## EXERCISE PROMPT
Please return every line in the listing that contains the string "ntpq". Count a line only if the string's case matches.

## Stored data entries
[Start of section]

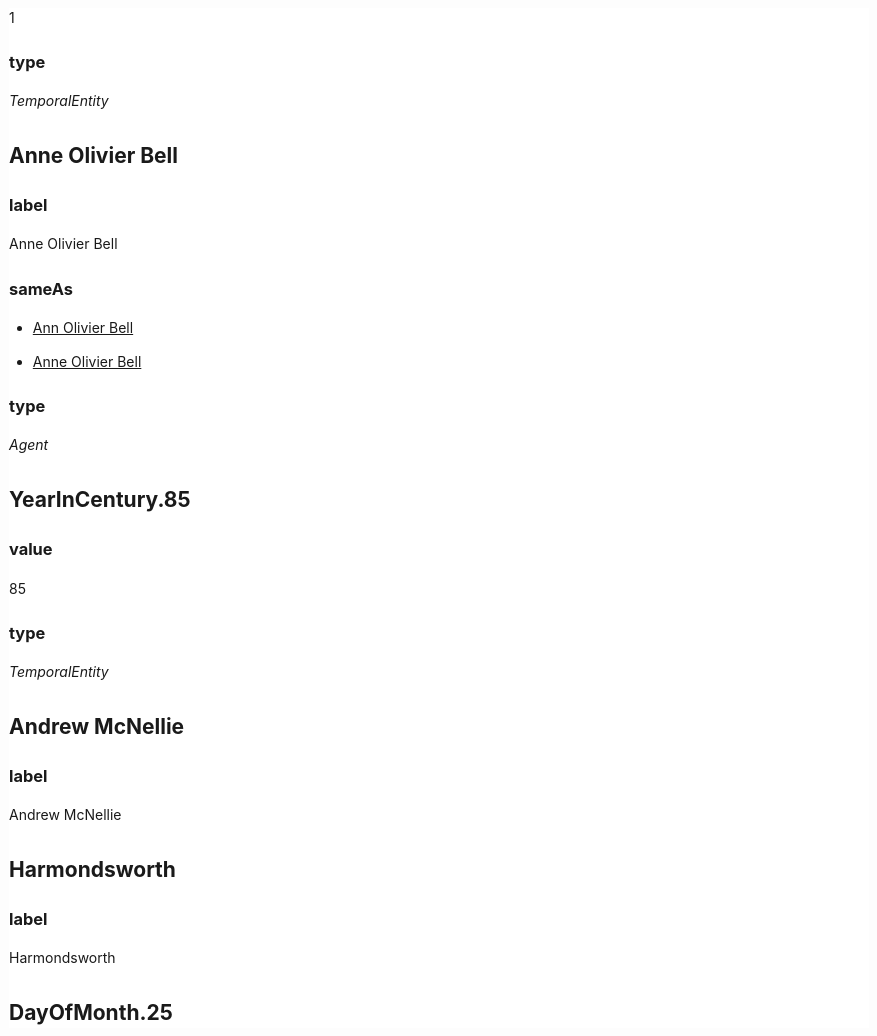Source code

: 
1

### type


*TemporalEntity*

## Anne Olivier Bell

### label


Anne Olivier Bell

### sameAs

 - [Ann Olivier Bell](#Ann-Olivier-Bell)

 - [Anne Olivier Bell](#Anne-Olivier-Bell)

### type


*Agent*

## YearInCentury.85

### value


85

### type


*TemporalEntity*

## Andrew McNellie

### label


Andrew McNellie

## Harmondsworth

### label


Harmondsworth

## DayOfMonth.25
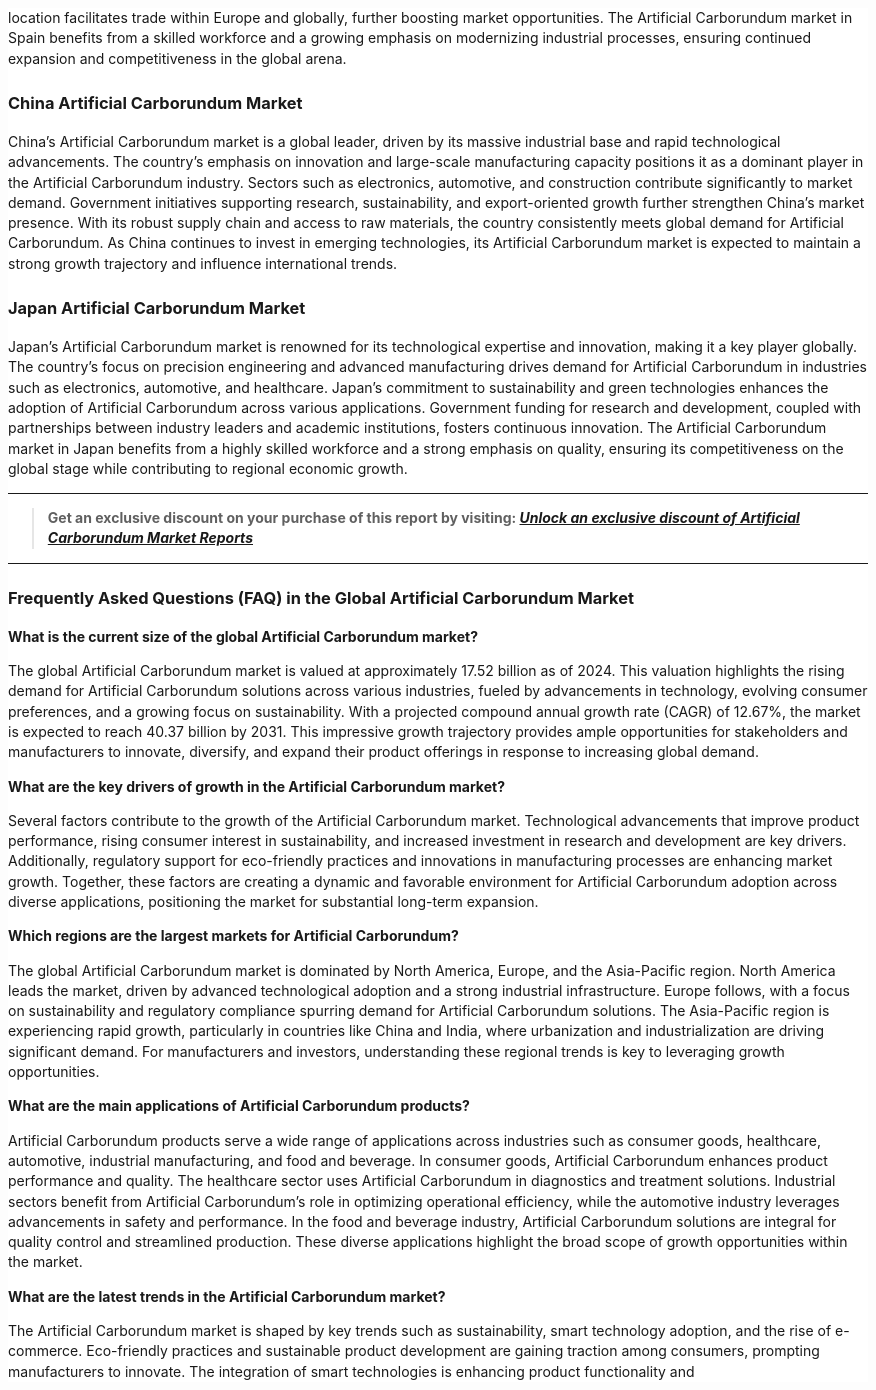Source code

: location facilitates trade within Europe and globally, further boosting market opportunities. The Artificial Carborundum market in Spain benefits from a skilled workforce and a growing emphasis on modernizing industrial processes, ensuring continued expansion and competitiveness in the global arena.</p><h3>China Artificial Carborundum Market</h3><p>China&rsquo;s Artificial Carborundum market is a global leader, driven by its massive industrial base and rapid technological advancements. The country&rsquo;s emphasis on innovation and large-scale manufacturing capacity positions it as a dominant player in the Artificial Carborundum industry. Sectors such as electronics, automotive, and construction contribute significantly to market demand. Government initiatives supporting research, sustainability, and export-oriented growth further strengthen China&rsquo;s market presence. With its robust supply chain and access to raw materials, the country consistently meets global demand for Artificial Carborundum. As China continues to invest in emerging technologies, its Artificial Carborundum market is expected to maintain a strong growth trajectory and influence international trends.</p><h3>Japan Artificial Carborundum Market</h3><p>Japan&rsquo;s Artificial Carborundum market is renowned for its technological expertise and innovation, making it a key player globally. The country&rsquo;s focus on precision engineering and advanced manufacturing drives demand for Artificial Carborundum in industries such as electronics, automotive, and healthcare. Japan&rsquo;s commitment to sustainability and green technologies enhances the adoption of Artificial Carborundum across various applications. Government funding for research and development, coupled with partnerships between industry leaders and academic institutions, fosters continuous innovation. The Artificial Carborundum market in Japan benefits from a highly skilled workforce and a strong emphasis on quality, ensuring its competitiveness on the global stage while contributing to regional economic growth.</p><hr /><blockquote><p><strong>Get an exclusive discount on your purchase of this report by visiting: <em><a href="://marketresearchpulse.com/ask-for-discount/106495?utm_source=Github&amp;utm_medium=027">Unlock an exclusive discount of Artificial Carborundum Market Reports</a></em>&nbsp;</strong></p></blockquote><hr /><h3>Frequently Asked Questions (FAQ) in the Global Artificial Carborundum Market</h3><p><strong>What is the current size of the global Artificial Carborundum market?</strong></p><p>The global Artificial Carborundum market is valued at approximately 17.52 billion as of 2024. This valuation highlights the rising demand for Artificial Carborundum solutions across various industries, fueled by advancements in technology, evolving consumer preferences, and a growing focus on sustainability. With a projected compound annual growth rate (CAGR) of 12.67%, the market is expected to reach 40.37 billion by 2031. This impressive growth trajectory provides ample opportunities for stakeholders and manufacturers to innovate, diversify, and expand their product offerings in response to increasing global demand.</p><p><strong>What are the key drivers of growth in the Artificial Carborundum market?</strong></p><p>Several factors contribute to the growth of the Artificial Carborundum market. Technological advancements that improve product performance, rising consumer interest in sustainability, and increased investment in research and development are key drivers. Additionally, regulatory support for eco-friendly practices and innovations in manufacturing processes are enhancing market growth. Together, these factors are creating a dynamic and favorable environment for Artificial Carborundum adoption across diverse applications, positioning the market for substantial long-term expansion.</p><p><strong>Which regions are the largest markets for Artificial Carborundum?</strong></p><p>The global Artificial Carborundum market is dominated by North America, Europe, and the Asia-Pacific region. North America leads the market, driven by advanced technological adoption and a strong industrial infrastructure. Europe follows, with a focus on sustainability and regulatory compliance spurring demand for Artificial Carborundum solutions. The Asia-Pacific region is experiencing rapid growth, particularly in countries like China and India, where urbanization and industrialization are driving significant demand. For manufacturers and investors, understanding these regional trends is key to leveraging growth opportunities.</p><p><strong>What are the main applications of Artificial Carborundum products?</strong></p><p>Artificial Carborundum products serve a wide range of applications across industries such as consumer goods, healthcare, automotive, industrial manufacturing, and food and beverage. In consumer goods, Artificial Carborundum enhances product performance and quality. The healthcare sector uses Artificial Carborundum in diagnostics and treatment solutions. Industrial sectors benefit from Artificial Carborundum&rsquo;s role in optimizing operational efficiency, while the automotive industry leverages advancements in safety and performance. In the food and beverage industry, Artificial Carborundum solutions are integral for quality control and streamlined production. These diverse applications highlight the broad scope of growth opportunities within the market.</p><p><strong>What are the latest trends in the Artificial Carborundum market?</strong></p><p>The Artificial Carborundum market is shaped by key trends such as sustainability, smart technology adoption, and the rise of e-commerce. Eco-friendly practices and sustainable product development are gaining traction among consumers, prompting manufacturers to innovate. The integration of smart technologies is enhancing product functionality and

[End of section]
[Start of section]

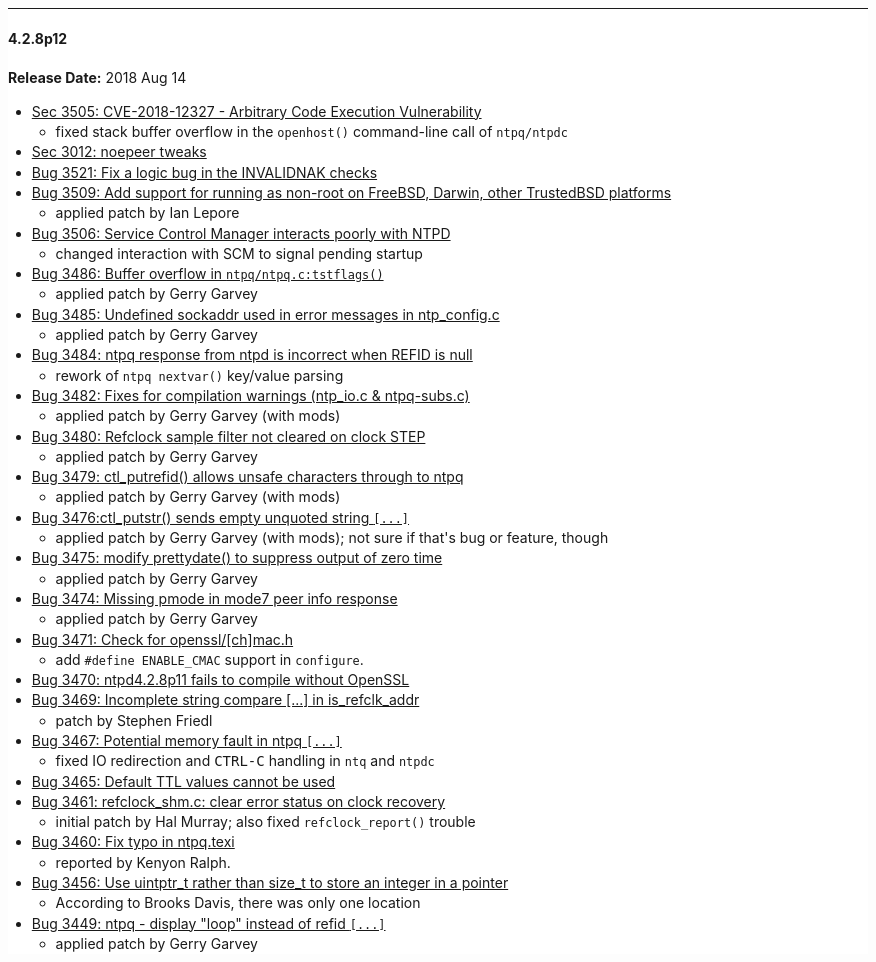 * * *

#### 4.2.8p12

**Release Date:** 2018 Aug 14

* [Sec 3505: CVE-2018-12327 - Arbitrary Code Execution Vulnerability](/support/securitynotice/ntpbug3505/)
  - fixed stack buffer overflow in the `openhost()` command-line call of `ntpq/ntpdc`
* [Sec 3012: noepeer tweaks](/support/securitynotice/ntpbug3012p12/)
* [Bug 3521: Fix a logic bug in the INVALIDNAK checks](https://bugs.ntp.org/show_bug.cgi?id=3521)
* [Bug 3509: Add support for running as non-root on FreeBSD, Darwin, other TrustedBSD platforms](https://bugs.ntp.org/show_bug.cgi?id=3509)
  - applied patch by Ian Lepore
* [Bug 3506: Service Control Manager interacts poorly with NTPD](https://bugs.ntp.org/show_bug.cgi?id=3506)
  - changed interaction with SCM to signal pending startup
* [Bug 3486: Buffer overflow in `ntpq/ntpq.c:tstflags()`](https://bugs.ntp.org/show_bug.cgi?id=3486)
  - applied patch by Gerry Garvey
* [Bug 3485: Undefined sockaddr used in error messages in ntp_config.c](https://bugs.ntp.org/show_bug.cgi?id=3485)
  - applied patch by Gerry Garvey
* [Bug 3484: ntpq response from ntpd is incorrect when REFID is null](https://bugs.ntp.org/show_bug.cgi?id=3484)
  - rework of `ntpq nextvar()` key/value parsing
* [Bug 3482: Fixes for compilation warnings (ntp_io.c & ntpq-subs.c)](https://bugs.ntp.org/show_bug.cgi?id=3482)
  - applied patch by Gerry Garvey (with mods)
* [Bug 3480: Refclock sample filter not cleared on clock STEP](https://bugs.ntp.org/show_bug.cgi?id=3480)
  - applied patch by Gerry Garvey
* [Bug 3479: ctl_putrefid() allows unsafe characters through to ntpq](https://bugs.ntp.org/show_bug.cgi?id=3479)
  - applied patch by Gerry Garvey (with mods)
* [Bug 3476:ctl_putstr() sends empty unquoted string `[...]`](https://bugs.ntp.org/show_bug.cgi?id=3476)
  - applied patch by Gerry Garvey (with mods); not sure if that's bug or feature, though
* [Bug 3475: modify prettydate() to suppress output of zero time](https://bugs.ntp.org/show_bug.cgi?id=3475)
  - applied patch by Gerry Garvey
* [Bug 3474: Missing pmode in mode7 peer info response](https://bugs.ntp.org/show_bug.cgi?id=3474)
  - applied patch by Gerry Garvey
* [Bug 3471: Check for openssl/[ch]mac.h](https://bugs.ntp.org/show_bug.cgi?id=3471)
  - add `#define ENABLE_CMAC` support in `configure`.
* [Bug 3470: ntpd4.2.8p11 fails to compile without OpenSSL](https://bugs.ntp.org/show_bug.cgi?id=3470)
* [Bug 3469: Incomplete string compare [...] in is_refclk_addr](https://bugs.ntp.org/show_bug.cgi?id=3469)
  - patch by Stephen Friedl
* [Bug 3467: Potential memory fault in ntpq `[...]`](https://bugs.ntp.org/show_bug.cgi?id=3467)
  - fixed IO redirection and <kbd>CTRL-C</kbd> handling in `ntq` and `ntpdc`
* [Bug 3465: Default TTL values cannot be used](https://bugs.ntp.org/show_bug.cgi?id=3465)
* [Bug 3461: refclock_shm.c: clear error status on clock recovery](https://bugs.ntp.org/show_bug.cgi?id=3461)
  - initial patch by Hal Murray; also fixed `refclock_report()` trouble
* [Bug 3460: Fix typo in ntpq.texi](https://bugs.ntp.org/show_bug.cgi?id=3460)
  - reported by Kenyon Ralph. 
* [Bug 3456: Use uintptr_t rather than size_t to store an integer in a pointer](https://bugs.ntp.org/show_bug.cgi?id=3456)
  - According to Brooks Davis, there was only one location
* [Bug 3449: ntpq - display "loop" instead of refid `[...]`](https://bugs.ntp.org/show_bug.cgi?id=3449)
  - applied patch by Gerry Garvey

[End of section]

## SOLUTION FOR THIS TASK
  - fixed stack buffer overflow in the `openhost()` command-line call of `ntpq/ntpdc`
* [Bug 3486: Buffer overflow in `ntpq/ntpq.c:tstflags()`](https://bugs.ntp.org/show_bug.cgi?id=3486)
* [Bug 3484: ntpq response from ntpd is incorrect when REFID is null](https://bugs.ntp.org/show_bug.cgi?id=3484)
  - rework of `ntpq nextvar()` key/value parsing
* [Bug 3482: Fixes for compilation warnings (ntp_io.c & ntpq-subs.c)](https://bugs.ntp.org/show_bug.cgi?id=3482)
* [Bug 3479: ctl_putrefid() allows unsafe characters through to ntpq](https://bugs.ntp.org/show_bug.cgi?id=3479)
* [Bug 3467: Potential memory fault in ntpq `[...]`](https://bugs.ntp.org/show_bug.cgi?id=3467)
* [Bug 3460: Fix typo in ntpq.texi](https://bugs.ntp.org/show_bug.cgi?id=3460)
* [Bug 3449: ntpq - display "loop" instead of refid `[...]`](https://bugs.ntp.org/show_bug.cgi?id=3449)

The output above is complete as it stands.